## 所给原文
▶
CF1753B 题解

\(\mathcal Preface\)

题目传送门

\(\mathcal Solution\)

定理：\(n! \cdot (n+1) = (n+1)!\)

这题就是围绕以上定理展开的。

如果加入一个数 \(a_i\) 满足 \(\operatorname{count}(a_i) > a_i\)，则根据定理，将 \(\operatorname{count}(a_{i+1}) + 1\)，在将 \(a_i=0\)。其中 \(\operatorname{count}(a_i)\) 表示 \(a_i\) 出现的次数

如果 \(\sum\limits_{i=1}^{n}a_i! \mid x!\) 即满足 \(\left(\sum\limits_{i=1}^{x-1}\operatorname{count}(i)\right) = 0\)。

\(\mathcal Code\)

#include <iostream>
#include <cstring>
#include <algorithm>
#include <queue>
#include <vector>
#include <stack>
#include <cmath>
#include <sstream>
#include <set>
#include <unordered_set>
#include <map>
#include <unordered_map>

#define x first
#define y second
#define IOS ios::sync_with_stdio(false)
#define cit cin.tie(0)
#define cot cout.tie(0)
◀
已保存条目
▶
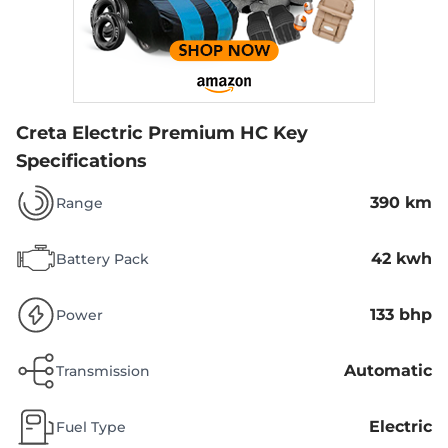
Creta Electric Premium HC
Key
Specifications
390 km
Range
42 kwh
Battery Pack
133 bhp
Power
Automatic
Transmission
Electric
Fuel Type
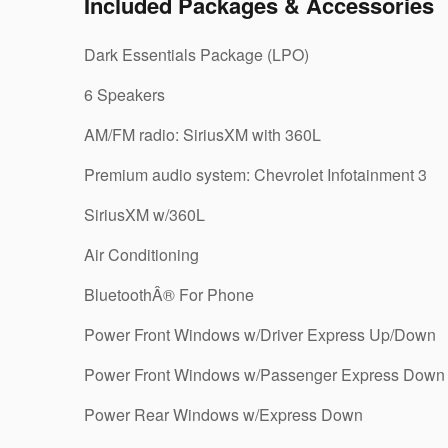
Included Packages & Accessories
Dark Essentials Package (LPO)
6 Speakers
AM/FM radio: SiriusXM with 360L
Premium audio system: Chevrolet Infotainment 3
SiriusXM w/360L
Air Conditioning
BluetoothÂ® For Phone
Power Front Windows w/Driver Express Up/Down
Power Front Windows w/Passenger Express Down
Power Rear Windows w/Express Down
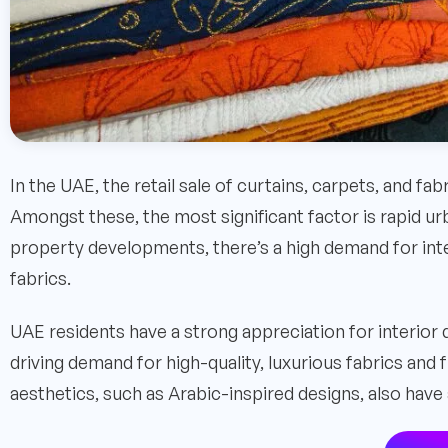
In the UAE, the retail sale of curtains, carpets, and fab
Amongst these, the most significant factor is rapid ur
property developments, there’s a high demand for inte
fabrics.
UAE residents have a strong appreciation for interior
driving demand for high-quality, luxurious fabrics and 
aesthetics, such as Arabic-inspired designs, also have 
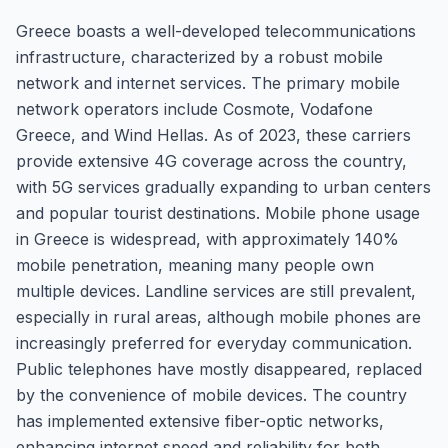
Greece boasts a well-developed telecommunications
infrastructure, characterized by a robust mobile
network and internet services. The primary mobile
network operators include Cosmote, Vodafone
Greece, and Wind Hellas. As of 2023, these carriers
provide extensive 4G coverage across the country,
with 5G services gradually expanding to urban centers
and popular tourist destinations. Mobile phone usage
in Greece is widespread, with approximately 140%
mobile penetration, meaning many people own
multiple devices. Landline services are still prevalent,
especially in rural areas, although mobile phones are
increasingly preferred for everyday communication.
Public telephones have mostly disappeared, replaced
by the convenience of mobile devices. The country
has implemented extensive fiber-optic networks,
enhancing internet speed and reliability for both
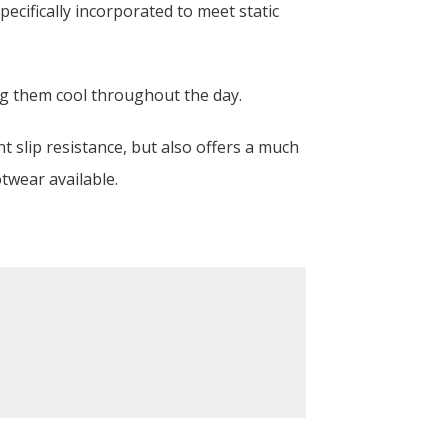
pecifically incorporated to meet static
ng them cool throughout the day.
nt slip resistance, but also offers a much
twear available.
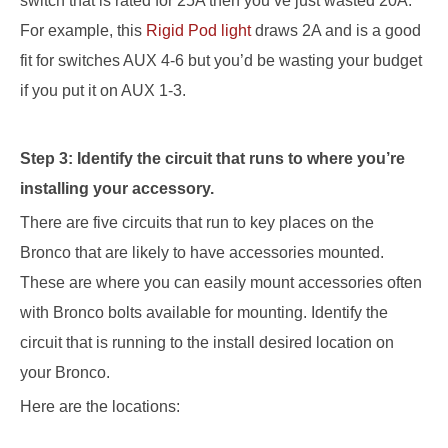
switch that is rated for 25A then you’ve just wasted 20A
.
For example, this
Rigid Pod light
draws 2A and is a good
fit for switches AUX
4-6 but you’d be wasting your budget
if you put it on AUX 1-3
.
Step 3: Identify the circuit that runs to where you’re
installing your accessory.
There are five circuits that run to
key
places on the
Bronco that are likely to have accessories mounted.
These are where you can easily mount accessories
often
with Bronco bolts available for mounting
.
Identify the
circuit that is running to the install
desired
location on
your Bronco.
Here are the locations:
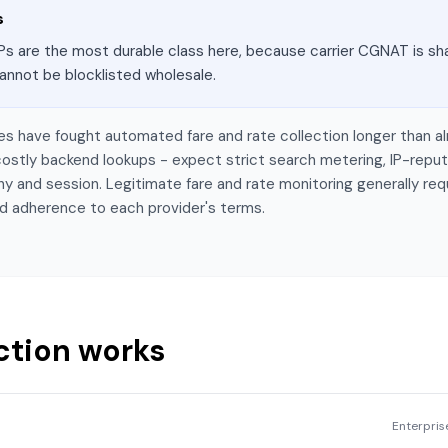
s
Ps are the most durable class here, because carrier CGNAT is sha
annot be blocklisted wholesale.
tes have fought automated fare and rate collection longer than al
ostly backend lookups - expect strict search metering, IP-reput
y and session. Legitimate fare and rate monitoring generally req
d adherence to each provider's terms.
ction works
Enterpri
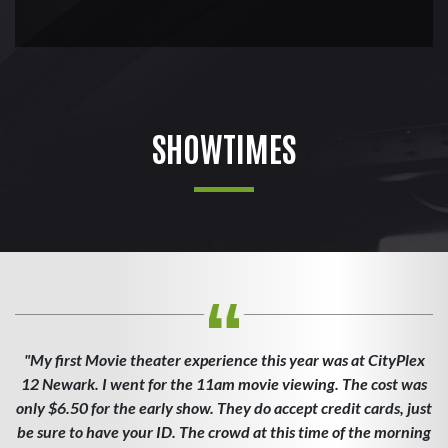
SHOWTIMES
"My first Movie theater experience this year was at CityPlex
12 Newark. I went for the 11am movie viewing. The cost was
only $6.50 for the early show. They do accept credit cards, just
be sure to have your ID. The crowd at this time of the morning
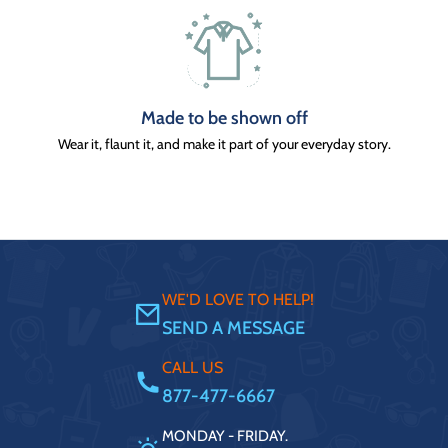
Made to be shown off
Wear it, flaunt it, and make it part of your everyday story.
WE'D LOVE TO HELP!
SEND A MESSAGE
CALL US
877-477-6667
MONDAY - FRIDAY.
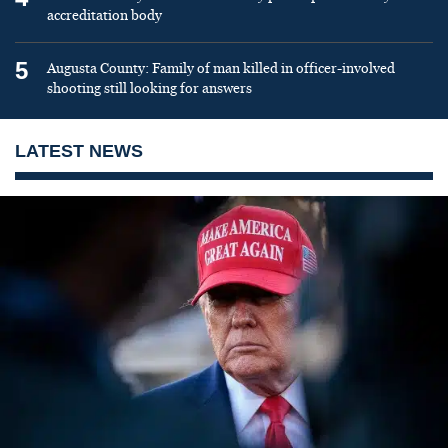
accreditation body
5
Augusta County: Family of man killed in officer-involved
shooting still looking for answers
LATEST NEWS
◀
## 任务说明
请从这篇 CF1753B 题解停止的地方接着往下续写。 这些材料与上方的题解互不相干，是另外一部分内容。

## 作答如下
using namespace std;

typedef long long LL;
typedef unsigned long long ULL;
typedef pair<int, int> PII;

const int N = 500010, M = 100010, MOD = 1e9 + 7;
const int INF = 0x3f3f3f3f;
const LL LLINF = 0x3f3f3f3f3f3f3f3f;
const double eps = 1e-8;

int n, x;
int cnt[N];

void solve()
{
	cin >> n >> x;
	for (int i = 1; i <= n; i ++ )
	{
		int t;
		cin >> t;
		cnt[t] ++ ;
		while (cnt[t] >= t + 1)
		{
			cnt[t + 1] += cnt[t] / (t + 1);
			cnt[t] %= (t + 1);
			t ++ ;
		}
	}
	
	bool flag = true;
	for (int i = 1; i < x; i ++ )
		if (cnt[i])
		{
			flag = false;
			break;
		}
	if (flag) cout << "Yes" << endl;
	else cout << "No" << endl;
}

int main()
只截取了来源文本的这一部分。